- _ASSIGNED TASK_:
Give all the data again exactly.

******************************

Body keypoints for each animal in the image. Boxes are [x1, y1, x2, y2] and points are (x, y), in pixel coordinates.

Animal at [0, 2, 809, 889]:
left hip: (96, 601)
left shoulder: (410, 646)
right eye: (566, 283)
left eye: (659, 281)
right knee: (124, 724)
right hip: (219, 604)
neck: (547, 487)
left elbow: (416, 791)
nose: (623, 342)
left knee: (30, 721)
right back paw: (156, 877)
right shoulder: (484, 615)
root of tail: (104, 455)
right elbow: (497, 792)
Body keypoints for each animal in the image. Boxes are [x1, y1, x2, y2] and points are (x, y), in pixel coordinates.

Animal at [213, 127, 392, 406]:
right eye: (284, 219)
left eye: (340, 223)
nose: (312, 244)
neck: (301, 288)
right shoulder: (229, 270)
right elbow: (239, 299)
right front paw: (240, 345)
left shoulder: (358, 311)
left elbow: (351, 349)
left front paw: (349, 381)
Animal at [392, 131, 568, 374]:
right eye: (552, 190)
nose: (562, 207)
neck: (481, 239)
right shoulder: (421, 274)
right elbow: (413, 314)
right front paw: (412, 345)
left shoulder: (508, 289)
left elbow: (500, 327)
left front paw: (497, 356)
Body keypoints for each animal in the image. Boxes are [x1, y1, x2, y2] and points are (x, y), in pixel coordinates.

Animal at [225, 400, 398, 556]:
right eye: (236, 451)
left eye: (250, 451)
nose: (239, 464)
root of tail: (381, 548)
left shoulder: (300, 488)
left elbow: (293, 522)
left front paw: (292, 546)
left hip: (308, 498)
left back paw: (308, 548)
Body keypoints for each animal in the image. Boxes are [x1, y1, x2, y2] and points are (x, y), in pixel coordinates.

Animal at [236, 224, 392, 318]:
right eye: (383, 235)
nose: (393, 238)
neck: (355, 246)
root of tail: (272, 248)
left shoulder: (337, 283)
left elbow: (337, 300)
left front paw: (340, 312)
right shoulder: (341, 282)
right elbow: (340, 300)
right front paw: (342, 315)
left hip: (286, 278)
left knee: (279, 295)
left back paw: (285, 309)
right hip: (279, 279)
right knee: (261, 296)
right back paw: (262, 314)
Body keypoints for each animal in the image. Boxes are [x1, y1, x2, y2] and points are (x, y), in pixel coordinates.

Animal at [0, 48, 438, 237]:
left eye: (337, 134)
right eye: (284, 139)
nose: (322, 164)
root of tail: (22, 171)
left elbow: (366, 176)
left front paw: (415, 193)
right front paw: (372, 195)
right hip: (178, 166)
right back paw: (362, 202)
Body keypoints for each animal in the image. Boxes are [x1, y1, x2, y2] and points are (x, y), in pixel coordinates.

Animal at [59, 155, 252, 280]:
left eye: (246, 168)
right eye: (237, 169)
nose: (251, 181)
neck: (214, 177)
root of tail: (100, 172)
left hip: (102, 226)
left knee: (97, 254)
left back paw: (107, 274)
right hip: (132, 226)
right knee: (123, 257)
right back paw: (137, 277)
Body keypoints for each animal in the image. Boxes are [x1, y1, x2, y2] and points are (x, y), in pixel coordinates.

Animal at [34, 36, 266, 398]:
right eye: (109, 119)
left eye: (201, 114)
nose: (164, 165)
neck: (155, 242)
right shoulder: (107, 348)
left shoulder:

******************************

- _RESULT OF THIS EXERCISE_:
Body keypoints for each animal in the image. Boxes are [x1, y1, x2, y2] and points are (x, y), in pixel coordinates.

Animal at [0, 2, 809, 889]:
left hip: (96, 601)
left shoulder: (410, 646)
right eye: (566, 283)
left eye: (659, 281)
right knee: (124, 724)
right hip: (219, 604)
neck: (547, 487)
left elbow: (416, 791)
nose: (623, 342)
left knee: (30, 721)
right back paw: (156, 877)
right shoulder: (484, 615)
root of tail: (104, 455)
right elbow: (497, 792)
Body keypoints for each animal in the image. Boxes are [x1, y1, x2, y2] and points are (x, y), in pixel coordinates.

Animal at [213, 127, 392, 406]:
right eye: (284, 219)
left eye: (340, 223)
nose: (312, 244)
neck: (301, 288)
right shoulder: (229, 270)
right elbow: (239, 299)
right front paw: (240, 345)
left shoulder: (358, 311)
left elbow: (351, 349)
left front paw: (349, 381)
Animal at [392, 131, 568, 374]:
right eye: (552, 190)
nose: (562, 207)
neck: (481, 239)
right shoulder: (421, 274)
right elbow: (413, 314)
right front paw: (412, 345)
left shoulder: (508, 289)
left elbow: (500, 327)
left front paw: (497, 356)
Body keypoints for each animal in the image. Boxes are [x1, y1, x2, y2] and points are (x, y), in pixel coordinates.

Animal at [225, 400, 398, 556]:
right eye: (236, 451)
left eye: (250, 451)
nose: (239, 464)
root of tail: (381, 548)
left shoulder: (300, 488)
left elbow: (293, 522)
left front paw: (292, 546)
left hip: (308, 498)
left back paw: (308, 548)
Body keypoints for each animal in the image. Boxes are [x1, y1, x2, y2] and points are (x, y), in pixel coordinates.

Animal at [236, 224, 392, 318]:
right eye: (383, 235)
nose: (393, 238)
neck: (355, 246)
root of tail: (272, 248)
left shoulder: (337, 283)
left elbow: (337, 300)
left front paw: (340, 312)
right shoulder: (341, 282)
right elbow: (340, 300)
right front paw: (342, 315)
left hip: (286, 278)
left knee: (279, 295)
left back paw: (285, 309)
right hip: (279, 279)
right knee: (261, 296)
right back paw: (262, 314)
Body keypoints for each animal in the image. Boxes are [x1, y1, x2, y2] and points are (x, y), in pixel coordinates.

Animal at [0, 48, 438, 237]:
left eye: (337, 134)
right eye: (284, 139)
nose: (322, 164)
root of tail: (22, 171)
left elbow: (366, 176)
left front paw: (415, 193)
right front paw: (372, 195)
right hip: (178, 166)
right back paw: (362, 202)
Body keypoints for each animal in the image. Boxes are [x1, y1, x2, y2] and points are (x, y), in pixel coordinates.

Animal at [59, 155, 252, 280]:
left eye: (246, 168)
right eye: (237, 169)
nose: (251, 181)
neck: (214, 177)
root of tail: (100, 172)
left hip: (102, 226)
left knee: (97, 254)
left back paw: (107, 274)
right hip: (132, 226)
right knee: (123, 257)
right back paw: (137, 277)
Body keypoints for each animal in the image. Boxes are [x1, y1, x2, y2] and points are (x, y), in pixel coordinates.

Animal at [34, 36, 266, 398]:
right eye: (109, 119)
left eye: (201, 114)
nose: (164, 165)
neck: (155, 242)
right shoulder: (107, 348)
left shoulder:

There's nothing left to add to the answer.